The documentary takes its cue from a quote taken from a speech by John F. Kennedy: “Every man, woman and child lives under a nuclear sword of Damocles, hanging by the slenderest of threads, capable of being cut at any moment by accident, or miscalculation, or by madness.” The film then examines the nuclear arms question, divided into the three categories from the quote. It looks at the very real possibility of terrorists getting their hands on nuclear weapons, the ease with which nuclear holocaust can be wrought, and the many near misses that could have brought about the end of the world.
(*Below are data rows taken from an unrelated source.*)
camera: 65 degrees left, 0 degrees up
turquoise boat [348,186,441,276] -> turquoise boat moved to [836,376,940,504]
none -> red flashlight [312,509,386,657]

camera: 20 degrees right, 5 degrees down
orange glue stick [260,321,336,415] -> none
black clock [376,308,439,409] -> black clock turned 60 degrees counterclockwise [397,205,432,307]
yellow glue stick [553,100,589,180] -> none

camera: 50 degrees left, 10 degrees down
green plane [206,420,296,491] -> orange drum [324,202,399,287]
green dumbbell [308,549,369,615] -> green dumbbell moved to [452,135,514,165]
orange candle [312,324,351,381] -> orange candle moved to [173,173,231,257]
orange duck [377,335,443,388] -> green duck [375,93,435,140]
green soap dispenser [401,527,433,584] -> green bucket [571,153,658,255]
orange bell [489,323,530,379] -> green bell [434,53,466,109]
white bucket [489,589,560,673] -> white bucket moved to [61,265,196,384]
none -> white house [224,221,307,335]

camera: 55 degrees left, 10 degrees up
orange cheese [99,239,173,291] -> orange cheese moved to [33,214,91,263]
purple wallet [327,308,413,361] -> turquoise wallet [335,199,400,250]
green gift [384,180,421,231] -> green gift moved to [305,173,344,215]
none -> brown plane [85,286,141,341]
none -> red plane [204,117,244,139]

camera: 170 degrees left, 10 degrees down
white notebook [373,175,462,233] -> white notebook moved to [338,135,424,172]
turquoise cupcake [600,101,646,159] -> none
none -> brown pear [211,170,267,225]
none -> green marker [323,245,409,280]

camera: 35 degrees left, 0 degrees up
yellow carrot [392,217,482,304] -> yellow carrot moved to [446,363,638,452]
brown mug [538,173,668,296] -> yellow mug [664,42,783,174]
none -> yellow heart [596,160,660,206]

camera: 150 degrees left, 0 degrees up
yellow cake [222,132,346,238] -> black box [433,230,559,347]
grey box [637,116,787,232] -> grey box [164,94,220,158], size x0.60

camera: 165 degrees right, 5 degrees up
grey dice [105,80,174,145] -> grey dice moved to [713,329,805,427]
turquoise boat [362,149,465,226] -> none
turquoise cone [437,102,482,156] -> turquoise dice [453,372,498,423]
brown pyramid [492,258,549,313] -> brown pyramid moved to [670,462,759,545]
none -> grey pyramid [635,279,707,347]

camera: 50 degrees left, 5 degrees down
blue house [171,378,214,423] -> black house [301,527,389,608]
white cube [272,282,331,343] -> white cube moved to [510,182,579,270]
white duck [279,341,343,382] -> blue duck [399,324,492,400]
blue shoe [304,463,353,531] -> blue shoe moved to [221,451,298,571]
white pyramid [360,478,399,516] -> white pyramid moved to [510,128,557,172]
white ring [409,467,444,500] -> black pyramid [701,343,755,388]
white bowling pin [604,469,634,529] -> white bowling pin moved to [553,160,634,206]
The documentary has a clear point to make, and it makes it repeatedly throughout the film, leaving no room for quibbles and ambivalence. The problem is, however, that the film begins on a high pitch and has nowhere to go but higher. In the end, the film becomes almost hysterical, especially during the ‘near misses’ sequence towards the end or in its frequent close-ups on Robert Oppenheimer. Over images of New Year celebrations in Times Square, we hear in voiceover a description of what exactly would happen if a bomb hit a major city. It is a haunting effect, but one that cannot help but feel entirely engineered by a clever editor who knows how to manipulate an audience. The film isn’t helped either by the fact that it is somewhat out of date, especially when it tries to suggest that we are still in danger from Osama Bin Laden, who was killed after the film was completed
Its very Western-centric outlook does not help the film. Hiroshima and Nagasaki get very little attention despite being cities that have actually been hit by nuclear weapons. The film prefers, instead, to show satellite footage of Western cities with 5-mile radius symbols to show the range of the destruction if a nuclear missile hit them. The film also pays more attention to the deficiencies of other countries, snorting in derision at the old Soviet Union and its poor protection of nuclear material. One of its more touching scenes shows Khrushchev remarking on his sadness over the failed Reykjavik summit, which could have profoundly reduced the numbers of nuclear weapons had it been successful. When it comes to pointing the finger, however, the film breezes over a newspaper headline that mentions that the failure was due to Reagan’s insistence that his Star Wars program would continue. The film ignores America’s culpability after this seeming slip and instead focuses on Khrushchev’s quilt.
Oddly, the film ends on an almost triumphant note, which seems to suggest that the problem is nearly resolved with footage of Obama signing something that could be either significant or insignificant. It fails to convince, seeming more like a decision from a banking perspective. This manages to undercut the tension and the horror that the film had managed to convey so well before.
With a powerful and important message, but with a form that shifts from an awkward how-to guide for prospective terrorists to manipulative melodrama, Countdown to Zero is a documentary that does not need to convince you, but somehow makes a hash out it anyway.